Of important note is the appearance of cytokine storms as a common mechanism driving the severity of the clinical condition of patients, whether SARS-CoV-1 , SARS-CoV-2, MERS-CoV or Avian Influenza (Tisoncik et al., 2012). Clinical features of highly pathogenic CoV infection in humans have been described in detail. The clinical course of SARS is described as having three distinct phases (Channappanavar and Perlman, 2017). The initial phase was characterized by robust virus replication accompanied by fever, cough, and other symptoms, all of which subsided in a few days. The second clinical phase was associated with high fever, hypoxemia, and progression to pneumonia-like symptoms, despite a progressive decline in virus titers towards the end of this phase. During the third phase, ∼20% of patients progressed to ARDS, which often resulted in death. Because of a progressive decline in virus titers, the third phase is thought to have resulted from exuberant host inflammatory responses. A recent analysis of COVID-19 in Wuhan, China (the source of the outbreak) showed that patients with organ dysfunction as measured by higher SOFA (Sequential Organ Failure Assessment) score are at greater risk of dying from the disease. All 54 patient who died had sepsis, and 38 (70%) had septic shock (Zhou et al., 2020).

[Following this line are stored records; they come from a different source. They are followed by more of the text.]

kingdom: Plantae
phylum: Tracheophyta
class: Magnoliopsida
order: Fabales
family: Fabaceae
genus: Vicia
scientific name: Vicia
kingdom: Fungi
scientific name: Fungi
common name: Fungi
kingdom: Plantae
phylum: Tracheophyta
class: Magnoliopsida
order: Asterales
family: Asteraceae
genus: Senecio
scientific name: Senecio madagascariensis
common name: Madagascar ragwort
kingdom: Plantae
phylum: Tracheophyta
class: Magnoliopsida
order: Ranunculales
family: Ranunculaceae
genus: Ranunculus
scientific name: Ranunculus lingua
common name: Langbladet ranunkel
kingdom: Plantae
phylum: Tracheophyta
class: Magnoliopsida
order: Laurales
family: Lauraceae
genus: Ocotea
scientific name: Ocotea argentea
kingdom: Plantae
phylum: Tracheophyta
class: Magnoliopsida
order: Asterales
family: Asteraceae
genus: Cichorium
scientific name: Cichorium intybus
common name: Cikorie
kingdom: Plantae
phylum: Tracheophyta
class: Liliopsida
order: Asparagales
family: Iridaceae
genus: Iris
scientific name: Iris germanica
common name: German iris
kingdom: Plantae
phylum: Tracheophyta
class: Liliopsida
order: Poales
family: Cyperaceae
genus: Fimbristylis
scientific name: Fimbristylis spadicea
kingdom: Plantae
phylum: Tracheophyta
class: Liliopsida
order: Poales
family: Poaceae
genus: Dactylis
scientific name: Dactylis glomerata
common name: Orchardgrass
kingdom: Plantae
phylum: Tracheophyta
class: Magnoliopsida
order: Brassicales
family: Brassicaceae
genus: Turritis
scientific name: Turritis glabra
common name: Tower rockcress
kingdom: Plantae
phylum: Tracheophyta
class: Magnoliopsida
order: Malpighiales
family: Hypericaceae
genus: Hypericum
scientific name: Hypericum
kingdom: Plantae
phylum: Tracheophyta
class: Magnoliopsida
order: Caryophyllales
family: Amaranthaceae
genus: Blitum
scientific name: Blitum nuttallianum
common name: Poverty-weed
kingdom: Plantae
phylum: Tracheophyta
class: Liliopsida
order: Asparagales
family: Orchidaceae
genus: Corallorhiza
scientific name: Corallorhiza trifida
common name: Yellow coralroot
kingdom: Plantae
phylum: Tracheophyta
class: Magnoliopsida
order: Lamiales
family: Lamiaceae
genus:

Therefore, an effective treatment that can ameliorate a cytokine storm and resolve exaggerated immune response and organ dysfunction can be an appropriate therapy stored in inventories of leading hospitals across Europe enabling better preparedness upon immediate need to treat patients suffering from a pandemic infection that are hospitalized in ICUs with deteriorating states of organ dysfunction, resulting from either COVID-19 or other future pandemics associated with different viruses.
AllocetraTM is being developed
to treat cytokine storms and multiple organ failure in sepsis patients and in COVID-19 patients
Enlivex intends to recruit COVID-19 patients in Israel and in the U.S. during Q3 & Q4 2020, to test the potential effect of Allocetra on moderate to severe COVID-19 cases.